In your graph why do you use premium dollar difference as opposed to premium % difference between the two markets?
Victoria Real-estate guaranteed return long-term investment strategy: “Buy the dip and diamond hand”
Leo, I wonder if the built up equity for existing homeowners (i.e. wealth effect) could be included in the analysis somehow. That has to impact people’s decision to buy even when prices are “unaffordable”. If some one is sitting on half million plus in equity, buying a negative cash flow rental or shelling out 200k to their kids for a down payment probably won’t bother them. This may explain the down payment issue Patriotz is referring to.
Well for example you could assume the down payment is one year’s income, which is equally “affordable” over time. That would be more than 20% down back in the 70’s or 80’s, and less today.
So what is the alternative? We clear cut the rainforest so everyone can have really Brazilian Cherry floors that don’t off-gas?
One thing would actually help, everyone lives in 500 sq/ft condos; however, no one wants to hear that.
I’ve been thinking about this as well. Can you elaborate on the idea of normalizing the down payment as a % of income? I’ve also considered just modelling it with 5% down across the board, though I’m not sure if it really changes anything just shifts the graph up.
Yeah I think that’s a wildcard not to be dismissed. That said it may not be enough to have a high differential in price between Vancouver and Victoria. We may also need an active Vancouver market. When the Vancouver market halted in 2016 it continued to be wildly more expensive than Victoria and yet Vancouver buyers dropped off fast. They didn’t rebound until the Vancouver market got active again post-pandemic.
Great YouTube interview Leo. And thumbs up to the idea of you getting a YouTube channel.
It’s true that today…. “you only have about three minutes to get out of your home in the event of a fire”.
In the old days you had thirty minutes.
The important thing to point out though is that the study showed this was because the “contents” of a modern house today are much more combustionable. (Synthetic fabrics on sofas etc etc.)
We can’t build a toaster economically ….or anything else here in Canada, because of our expensive labour costs and heavy buraucracy.

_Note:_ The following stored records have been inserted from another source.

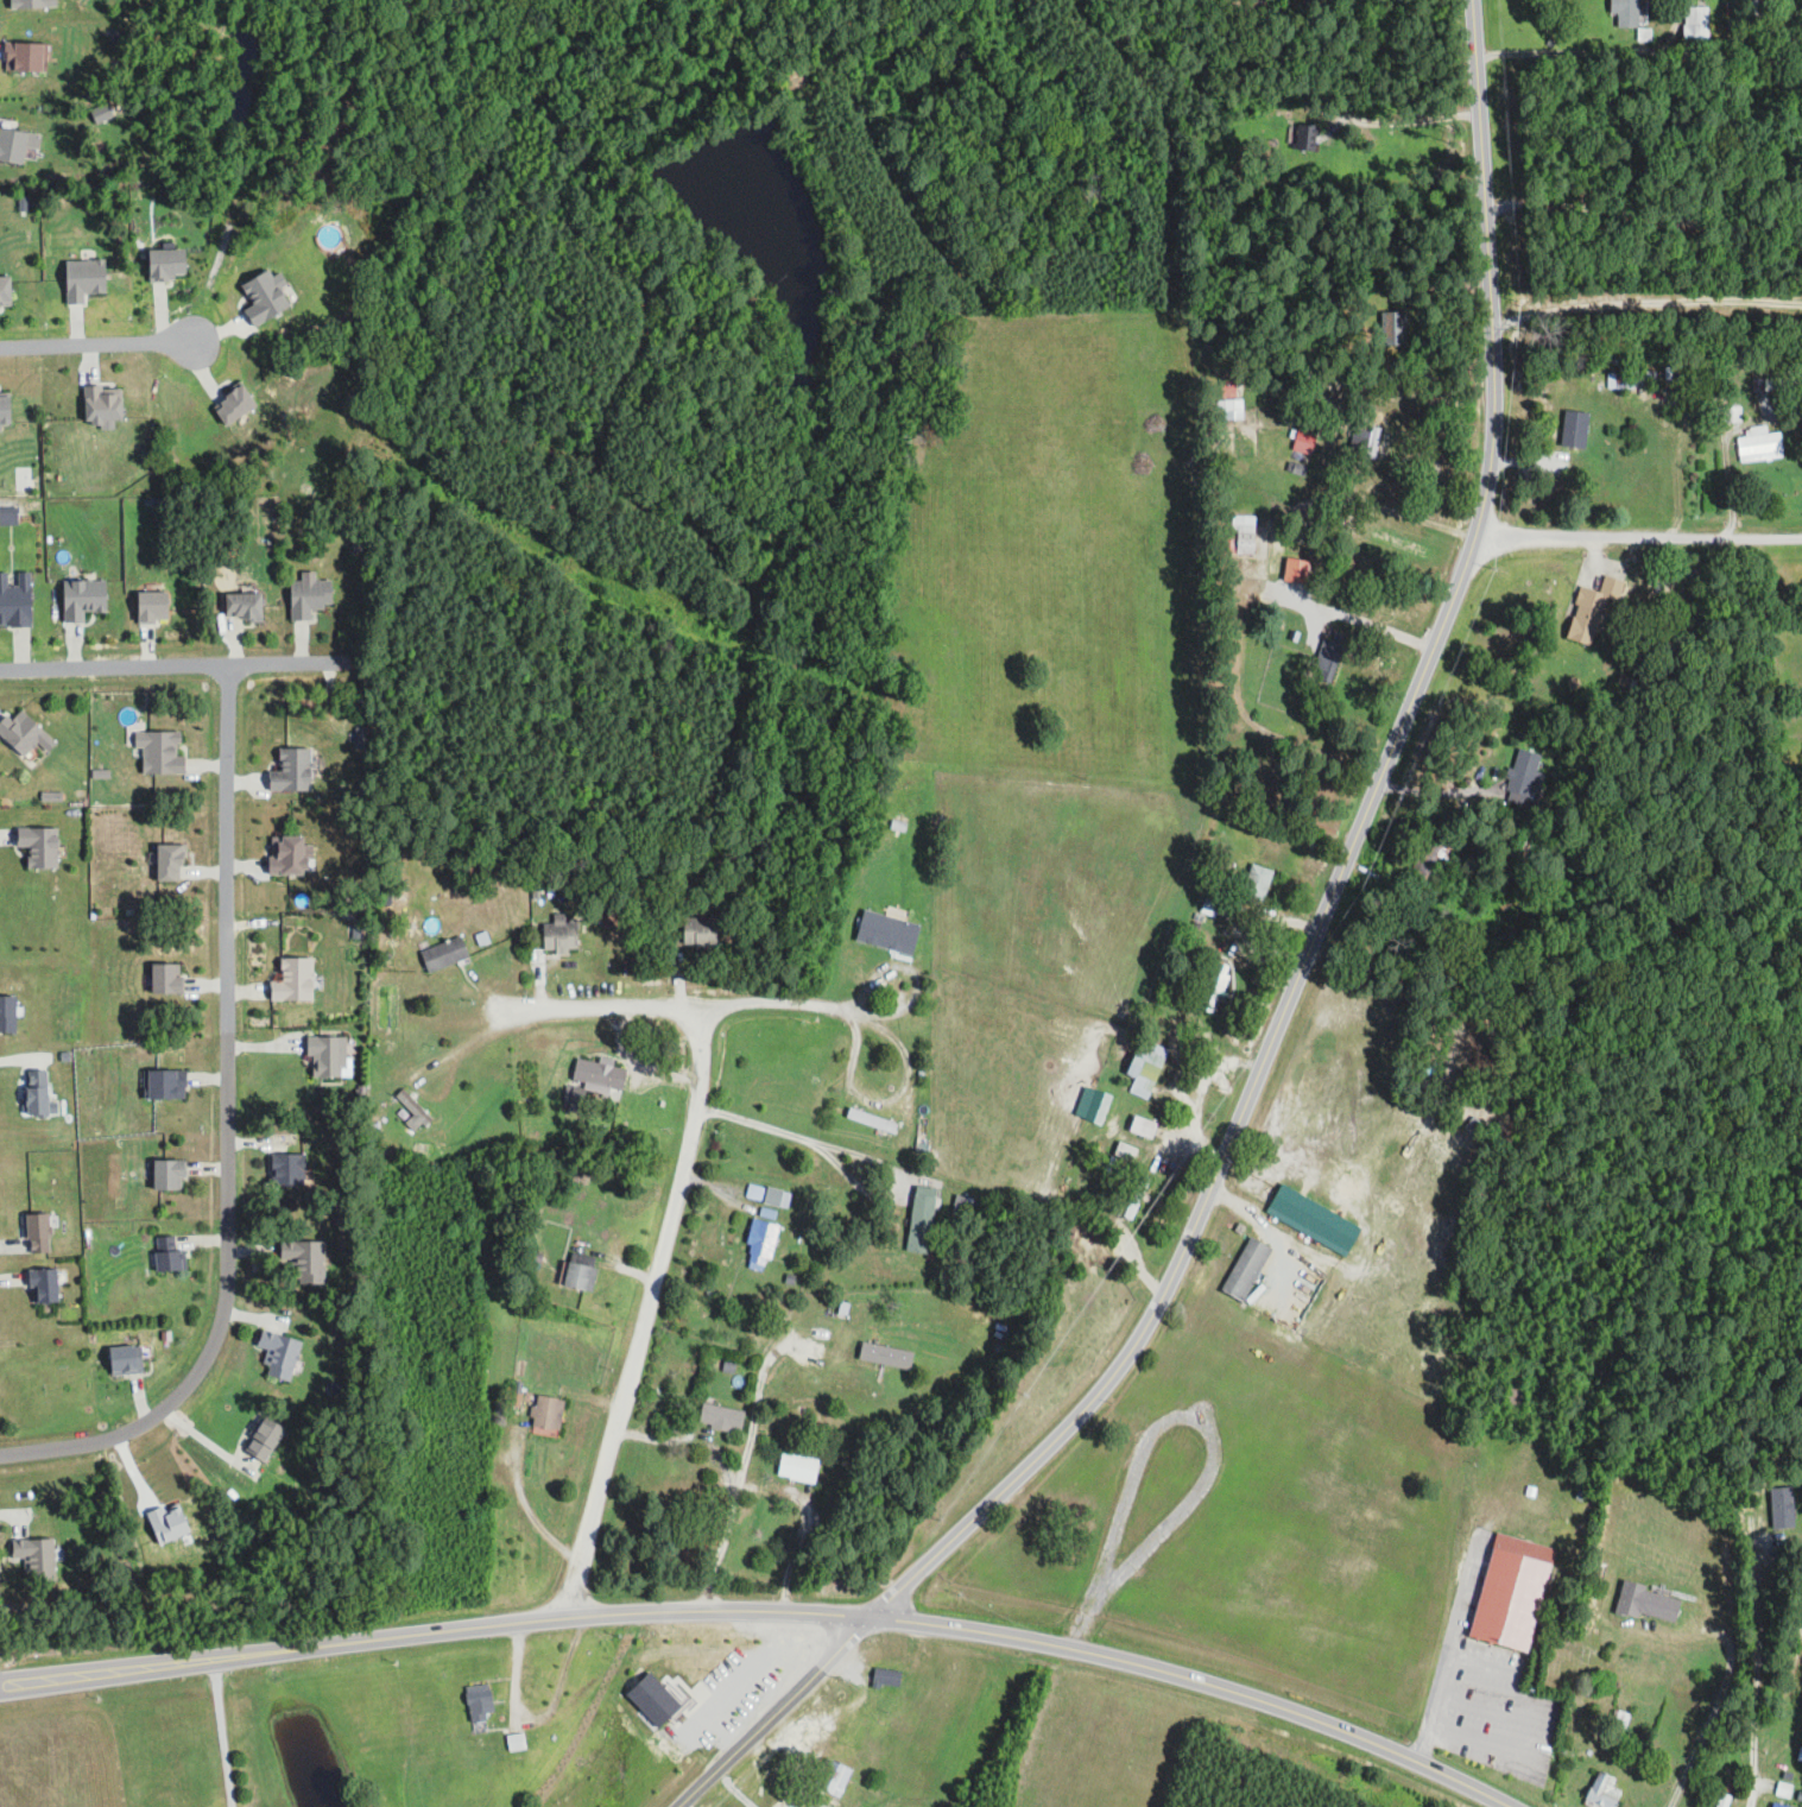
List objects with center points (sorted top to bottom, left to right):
building: (1315, 1)
building: (33, 4)
building: (1744, 8)
building: (1627, 13)
building: (1695, 32)
road: (1560, 53)
building: (23, 57)
road: (1401, 122)
building: (1304, 137)
building: (12, 145)
road: (1643, 216)
building: (167, 264)
building: (84, 279)
building: (5, 289)
building: (265, 297)
road: (1646, 301)
building: (1394, 329)
road: (93, 345)
building: (1620, 381)
building: (1763, 384)
building: (1229, 388)
building: (235, 404)
building: (1233, 404)
building: (102, 406)
building: (5, 408)
building: (1724, 414)
building: (1574, 428)
building: (1370, 443)
building: (1760, 444)
building: (1302, 445)
building: (8, 511)
building: (1243, 535)
road: (1638, 537)
building: (1296, 569)
building: (309, 594)
building: (15, 599)
building: (243, 604)
building: (152, 605)
building: (1590, 610)
road: (1343, 625)
building: (1329, 656)
road: (173, 663)
building: (24, 732)
building: (160, 750)
building: (293, 769)
building: (1524, 772)
road: (1434, 793)
building: (1520, 845)
building: (39, 846)
building: (288, 854)
building: (1435, 857)
building: (170, 861)
road: (1341, 869)
building: (1257, 882)
building: (700, 930)
building: (887, 932)
building: (560, 934)
building: (443, 953)
building: (166, 977)
building: (294, 979)
building: (1213, 991)
road: (678, 1005)
building: (7, 1013)
road: (461, 1046)
building: (327, 1056)
road: (23, 1059)
building: (1145, 1068)
building: (598, 1073)
building: (166, 1082)
building: (36, 1092)
building: (1093, 1104)
building: (412, 1109)
building: (1143, 1126)
road: (226, 1132)
road: (799, 1136)
building: (288, 1169)
building: (168, 1173)
building: (754, 1191)
building: (775, 1198)
building: (1312, 1220)
building: (920, 1222)
building: (38, 1231)
building: (759, 1245)
building: (167, 1252)
building: (305, 1260)
building: (1246, 1265)
building: (579, 1276)
building: (43, 1284)
building: (1299, 1296)
road: (644, 1311)
building: (279, 1354)
building: (885, 1355)
building: (125, 1359)
building: (1512, 1395)
building: (547, 1413)
building: (721, 1417)
building: (264, 1439)
road: (1212, 1452)
road: (743, 1461)
building: (798, 1467)
building: (1579, 1496)
building: (1782, 1508)
road: (527, 1509)
building: (167, 1523)
building: (36, 1557)
road: (1463, 1583)
building: (1512, 1591)
building: (1648, 1602)
road: (768, 1609)
park: (1563, 1662)
road: (1751, 1666)
road: (1481, 1667)
building: (885, 1678)
parking lot: (1486, 1693)
road: (1435, 1698)
building: (479, 1701)
road: (1713, 1706)
road: (777, 1713)
road: (217, 1733)
road: (1529, 1739)
building: (516, 1741)
building: (831, 1777)
road: (1761, 1783)
building: (1782, 1790)
building: (1602, 1792)
road: (1704, 1796)
building: (1722, 1800)
building: (1777, 1805)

So why do some people think we can build houses for a decent price ?
People are coming to Canada from all over the world. Once covid is over that is going to increase.

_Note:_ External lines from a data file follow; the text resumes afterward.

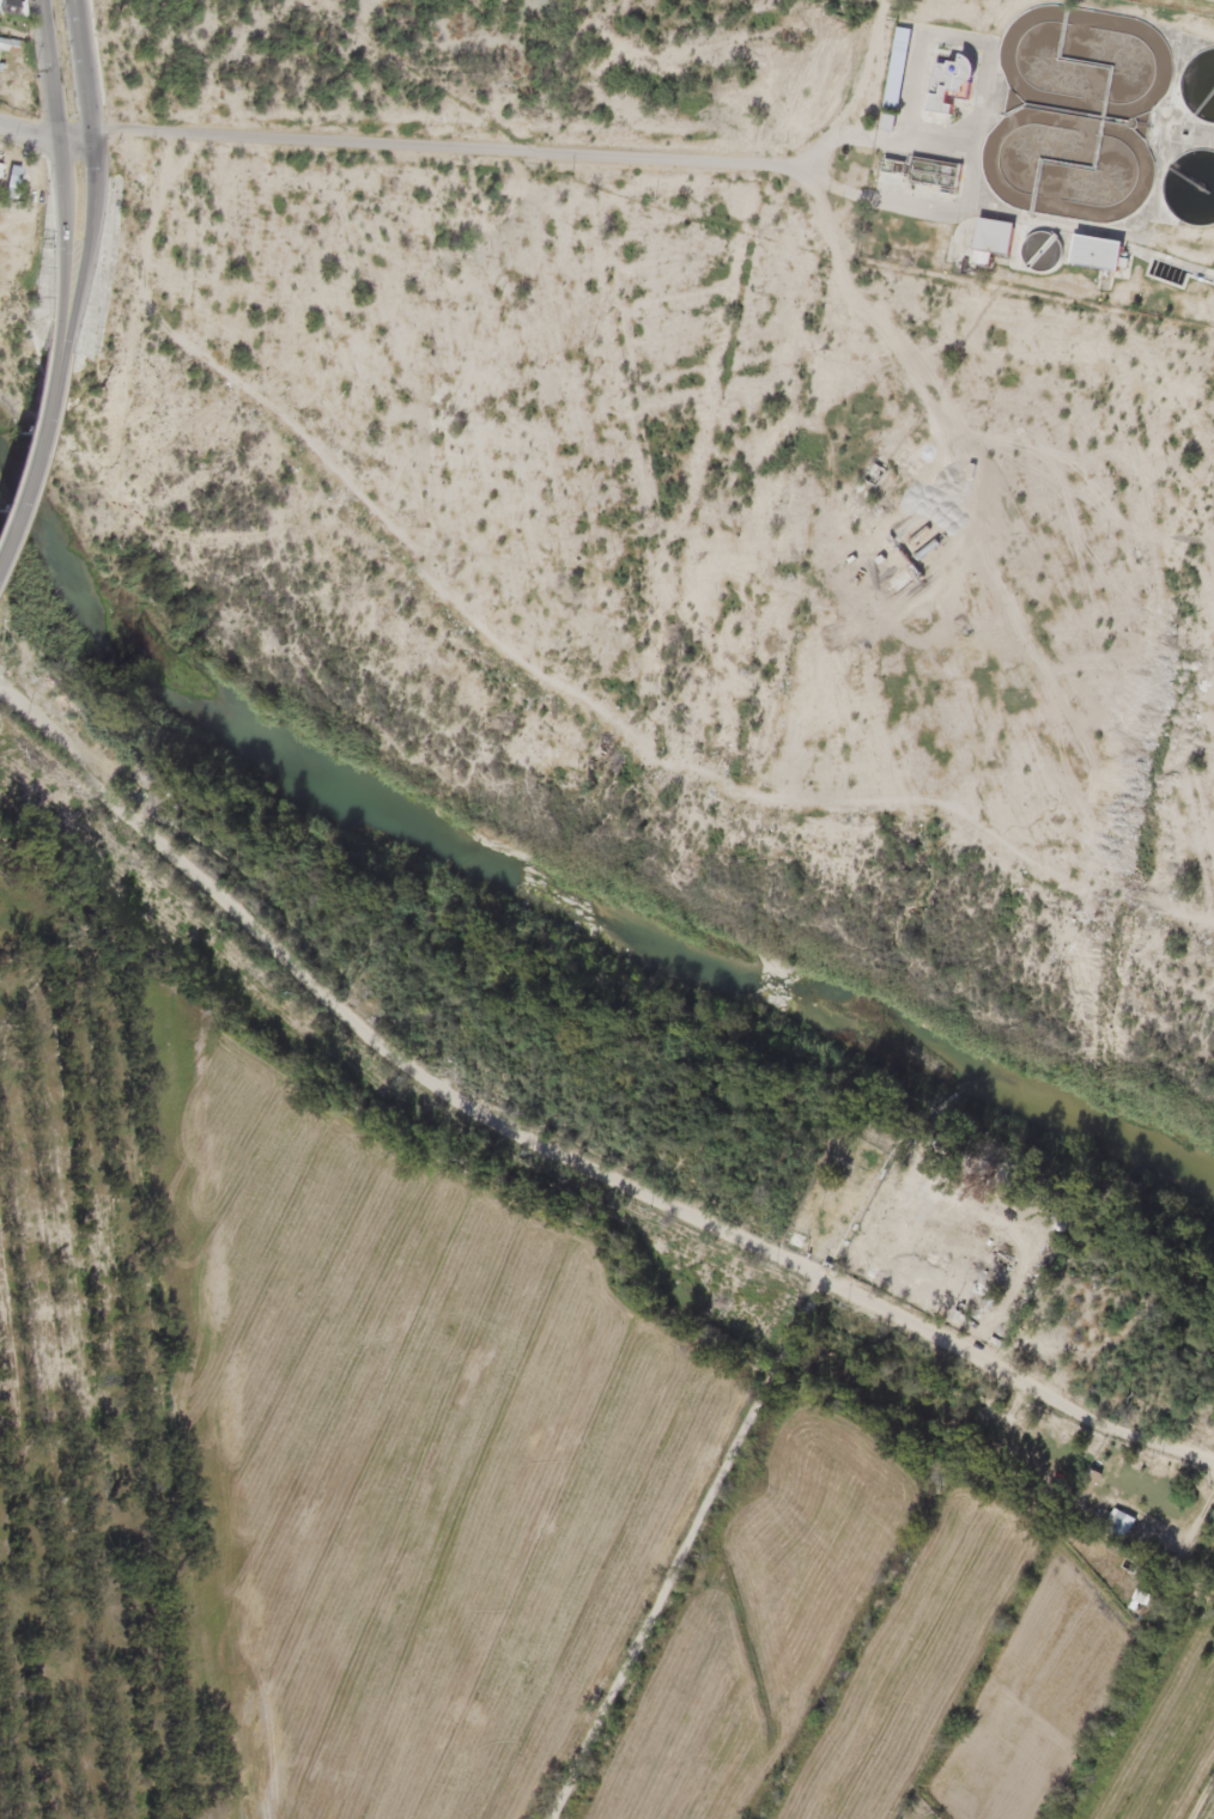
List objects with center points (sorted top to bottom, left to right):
road: (861, 87)
road: (444, 147)
river: (543, 884)
road: (560, 1146)
road: (690, 1546)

House prices in Victoria will remain strong as long as Vancouver is doing well. That’s where my eyes are focused all the time.
By the way Leo…great video. Thanks!
“left hemispheres trying to rationalize a highly random process”. Yup. But we still keep on trying to convince ourselves we can outsmart the market. The illusion of control is so powerful.

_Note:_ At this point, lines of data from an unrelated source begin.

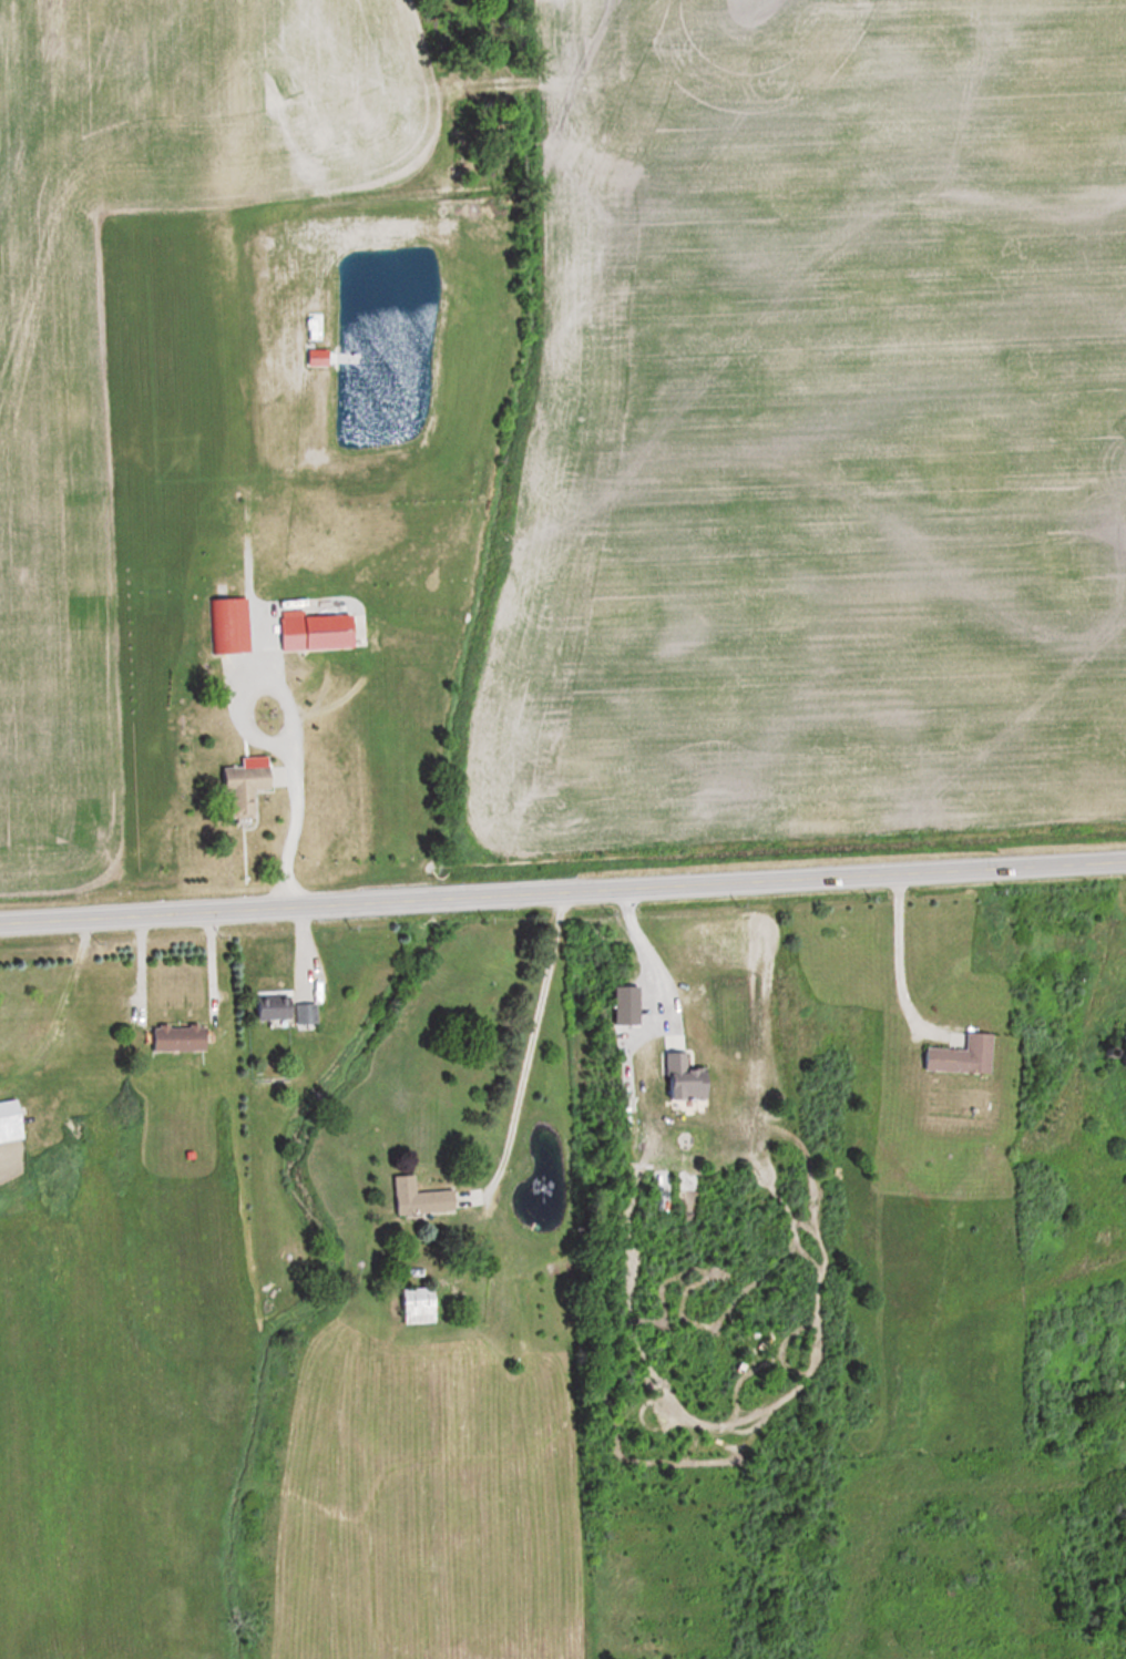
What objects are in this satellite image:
building: (223, 626)
building: (292, 628)
building: (348, 633)
building: (247, 787)
road: (291, 805)
road: (562, 889)
road: (650, 952)
road: (899, 954)
building: (269, 1005)
building: (300, 1013)
building: (183, 1037)
road: (526, 1040)
building: (1115, 1050)
building: (956, 1056)
building: (677, 1078)
building: (12, 1122)
building: (416, 1197)
building: (413, 1304)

Further to new homes burning faster. 30 years ago you had 17 minutes to get out of a burning house. Today, you’ve got 3-4 minutes to get your family out of a new house. No thanks.
One small issue with the affordability graph. 20% down has been steadily increasing relative to income as price/income has increased. That is, it’s an awful lot harder to come up with 20% down today than in the 1980’s. If you normalized the down payment as a % of income you’d see affordability decline more steeply.
Thanks Marko. That’s the raw interview apparently he’s making a documentary of all these put together.
https://m.youtube.com/watch?v=OxUtYrNrWUQ
Best real estate interview I’ve ever watched, by far.
Thanks GC, fixed.
Leo, there is a mistake with one of your links by brian chang.
Well I live in Gordon Head and the houses are nearly all slapped together pretty low quality mass produced homes built quickly in the 70s probably by not the best people. Most of the homes are one of two floor plans. As the lead engineer in Saanich told me once Gordon Head used to be the Langford of Victoria.
Doesn’t bother me, but I realize some people care more about this kind of stuff.
Cookie cutters is how you get a lot of cookies.